Guatemalan journalist José Rubén Zamora, former director of the newspaper elPeriódicoleft the Mariscal Zavala military prison this Saturday heading to his home, to which he had not returned for 812 days. Zamora obtained the benefit of house arrest on Friday at night after a long day in court. He is accused in two cases of various crimes, including money laundering. Zamora is considered a political prisoner, persecuted by the government of former President Alejandro Giammattei (2020-2024), whom he investigated and criticized during his administration, and by the Attorney General, Consuelo Porras, included on the Engel list of the United States Department of State. United States, which registers corrupt and anti-democratic people.

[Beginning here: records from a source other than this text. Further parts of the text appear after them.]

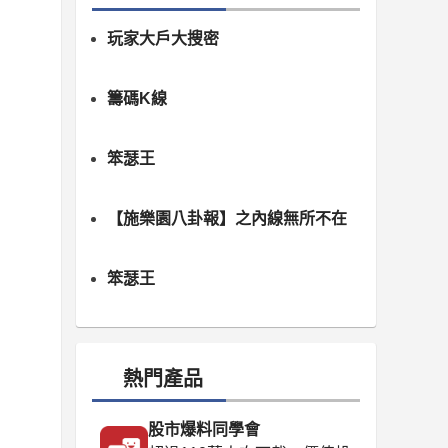
玩家大戶大搜密
籌碼K線
笨瑟王
【施樂園八卦報】之內線無所不在
笨瑟王
熱門產品
股市爆料同學會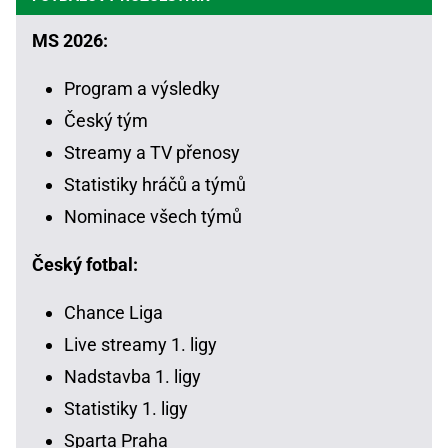
MS 2026:
Program a výsledky
Český tým
Streamy a TV přenosy
Statistiky hráčů a týmů
Nominace všech týmů
Český fotbal:
Chance Liga
Live streamy 1. ligy
Nadstavba 1. ligy
Statistiky 1. ligy
Sparta Praha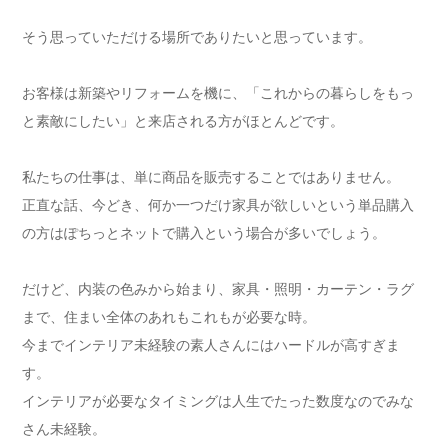
そう思っていただける場所でありたいと思っています。
お客様は新築やリフォームを機に、「これからの暮らしをもっ
と素敵にしたい」と来店される方がほとんどです。
私たちの仕事は、単に商品を販売することではありません。
正直な話、今どき、何か一つだけ家具が欲しいという単品購入
の方はぽちっとネットで購入という場合が多いでしょう。
だけど、内装の色みから始まり、家具・照明・カーテン・ラグ
まで、住まい全体のあれもこれもが必要な時。
今までインテリア未経験の素人さんにはハードルが高すぎま
す。
インテリアが必要なタイミングは人生でたった数度なのでみな
さん未経験。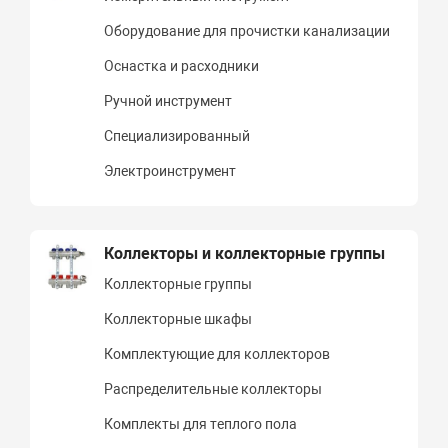
Оборудование для прочистки канализации
Оснастка и расходники
Ручной инструмент
Специализированный
Электроинструмент
Коллекторы и коллекторные группы
Коллекторные группы
Коллекторные шкафы
Комплектующие для коллекторов
Распределительные коллекторы
Комплекты для теплого пола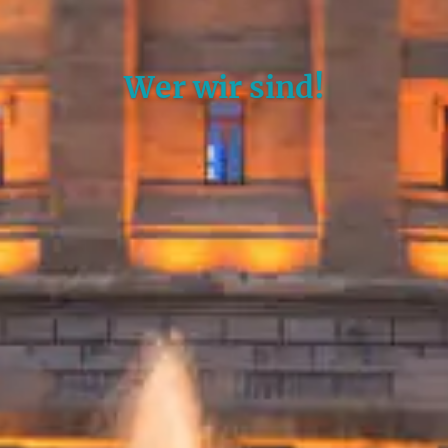
Wer wir sind!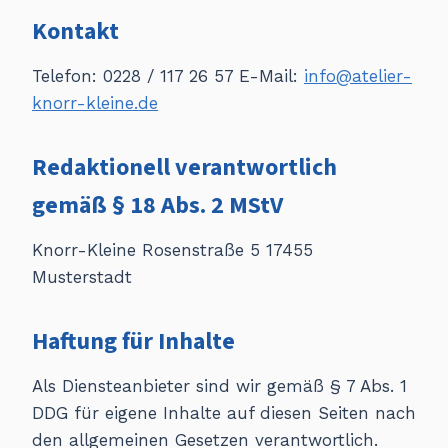
Kontakt
Telefon: 0228 / 117 26 57 E-Mail:
info@atelier-
knorr-kleine.de
Redaktionell verantwortlich
gemäß § 18 Abs. 2 MStV
Knorr-Kleine Rosenstraße 5 17455
Musterstadt
Haftung für Inhalte
Als Diensteanbieter sind wir gemäß § 7 Abs. 1
DDG für eigene Inhalte auf diesen Seiten nach
den allgemeinen Gesetzen verantwortlich.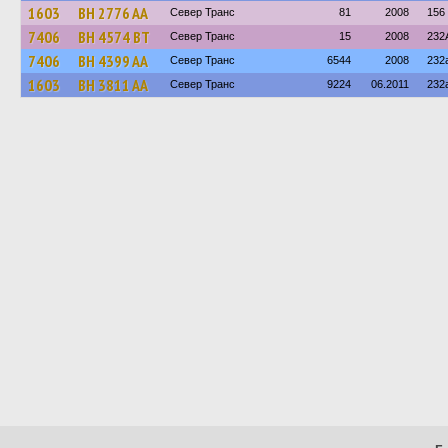
1603
BH 2776 AA
Север Транс
81
2008
156
7406
BH 4574 BT
Север Транс
15
2008
232
7406
BH 4399 AA
Север Транс
6544
2008
232
1603
BH 3811 AA
Север Транс
9224
06.2011
232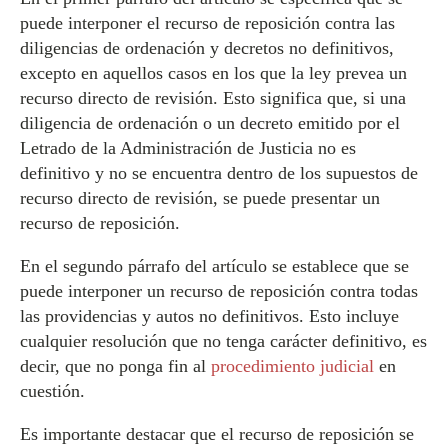
puede interponer el recurso de reposición contra las
diligencias de ordenación y decretos no definitivos,
excepto en aquellos casos en los que la ley prevea un
recurso directo de revisión. Esto significa que, si una
diligencia de ordenación o un decreto emitido por el
Letrado de la Administración de Justicia no es
definitivo y no se encuentra dentro de los supuestos de
recurso directo de revisión, se puede presentar un
recurso de reposición.
En el segundo párrafo del artículo se establece que se
puede interponer un recurso de reposición contra todas
las providencias y autos no definitivos. Esto incluye
cualquier resolución que no tenga carácter definitivo, es
decir, que no ponga fin al
procedimiento judicial
en
cuestión.
Es importante destacar que el recurso de reposición se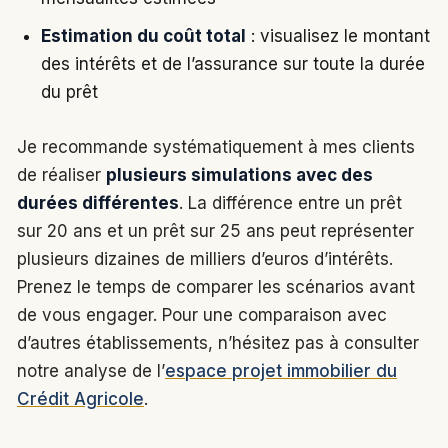
Estimation du coût total
: visualisez le montant
des intérêts et de l’assurance sur toute la durée
du prêt
Je recommande systématiquement à mes clients
de réaliser
plusieurs simulations avec des
durées différentes
. La différence entre un prêt
sur 20 ans et un prêt sur 25 ans peut représenter
plusieurs dizaines de milliers d’euros d’intérêts.
Prenez le temps de comparer les scénarios avant
de vous engager. Pour une comparaison avec
d’autres établissements, n’hésitez pas à consulter
notre analyse de l’
espace projet immobilier du
Crédit Agricole
.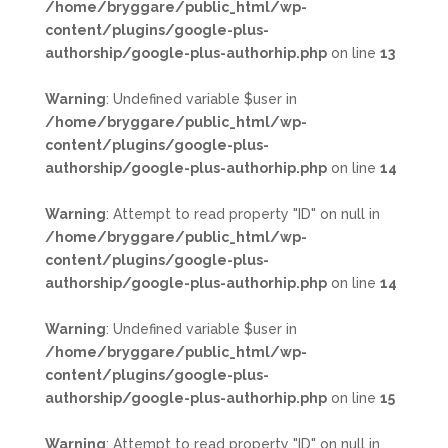
/home/bryggare/public_html/wp-
content/plugins/google-plus-
authorship/google-plus-authorhip.php
on line
13
Warning
: Undefined variable $user in
/home/bryggare/public_html/wp-
content/plugins/google-plus-
authorship/google-plus-authorhip.php
on line
14
Warning
: Attempt to read property "ID" on null in
/home/bryggare/public_html/wp-
content/plugins/google-plus-
authorship/google-plus-authorhip.php
on line
14
Warning
: Undefined variable $user in
/home/bryggare/public_html/wp-
content/plugins/google-plus-
authorship/google-plus-authorhip.php
on line
15
Warning
: Attempt to read property "ID" on null in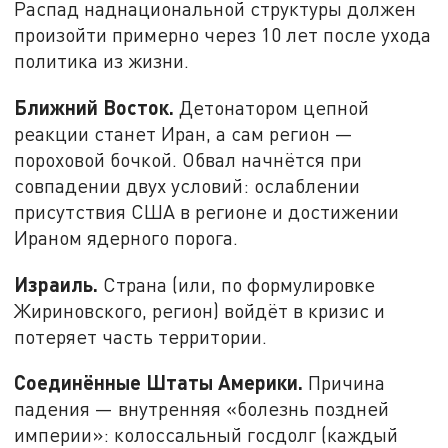
Распад наднациональной структуры должен
произойти примерно через 10 лет после ухода
политика из жизни.
Ближний Восток.
Детонатором цепной
реакции станет Иран, а сам регион —
пороховой бочкой. Обвал начнётся при
совпадении двух условий: ослаблении
присутствия США в регионе и достижении
Ираном ядерного порога.
Израиль.
Страна (или, по формулировке
Жириновского, регион) войдёт в кризис и
потеряет часть территории.
Соединённые Штаты Америки.
Причина
падения — внутренняя «болезнь поздней
империи»: колоссальный госдолг (каждый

“I feel very extraordinarily happy. Your support, the support of the world’s independent press, organizations like ICPJhe International of Center for Journalist and others that I don’t know have been exceptional,” he said in front of the gray prison gates to the journalists who were waiting for him. He was wearing a white shirt and jeans. At times, he had to hold back tears. However, the journalist was not very optimistic about the process he faces. “I think they are going to try to lock me up again,” he warned. “If they are going to bring me back, I am going to wait for them at my house again and I am going to come here again. I think those types of actions are destroying them, not me. “I have the spirit, the courage and the faith to continue,” he said.

The former Human Rights Attorney, Jorge De León, and Gonzalo Marroquín, a journalist and Zamora’s cousin, had previously entered the prison in a white truck to accompany him on his release. “It is simply an opportunity that is being given after more than 800 days of unjustified imprisonment. So I think this is a success for Guatemala, for the Guatemalan justice system and for freedom of the press,” said Marroquín.

Outside the prison, located in the capital, a group of people came to witness Zamora’s release. “I really think that the effect that the imprisonment has had not only of José Rubén but of many others has to affect us all, because there is no free expression of thought. They are limiting us in our actions and I believe that the country really deserves and needs a change,” commented Berta Méndez, a 61-year-old auditor.

The court ruling in favor of Zamora considered that “for reasons of human rights the prison term has exceeded the limits”. Erick García, the judge who held the hearing, also decided that the journalist will not be able to leave the country without authorization.

Zamora was isolated and during the first 17 months was a victim of ill-treatment classified as torture by different organizations in defense of human rights. The newspaper he founded in the nineties, elPeriódico, He disappeared last year as a result of his arrest and the Prosecutor’s Office’s attempts to investigate his reporters. The medium was characterized by its investigative reports and by revealing the corruption of the governments in power. The journalist was linked to two cases of alleged money laundering, obstruction of justice and other crimes.

“Zamora returns home. Justice is beginning to arrive, the dark cycle is going to end,” the president, Bernardo Arévalo, wrote on Friday on the social network X. His words refer to the stage of corruption and impunity promoted by a sector of the Judiciary. Just this week, the Courts of justice in Guatemala changed their domebut concern about the independence of justice and democratic stability in the Central American country still persists. Most of the judges who will make up the Supreme Court of Justice (CSJ) and some of the Court of Appeals, appeared in a famous corruption case, known as Parallel Commissions. In addition, jurists came to positions sponsored by old political operators, who were imprisoned for rigging the election of Cortes in 2014 and 2019, or by questioned deputies.

Zamora was imprisoned in the cells of the Mariscal Zavala barracks, in Guatemala City. He always maintained that the cases against him were a fabrication. “I am being judged for having permanently denounced corruption and defended freedom of expression in the country. And I continue to be a victim of judicial processes without guarantees and the right to defense,” he denounced. “I have always been aware that I was not going to let myself be defeated,” He stated in an interview with EL PAÍS last February from prison.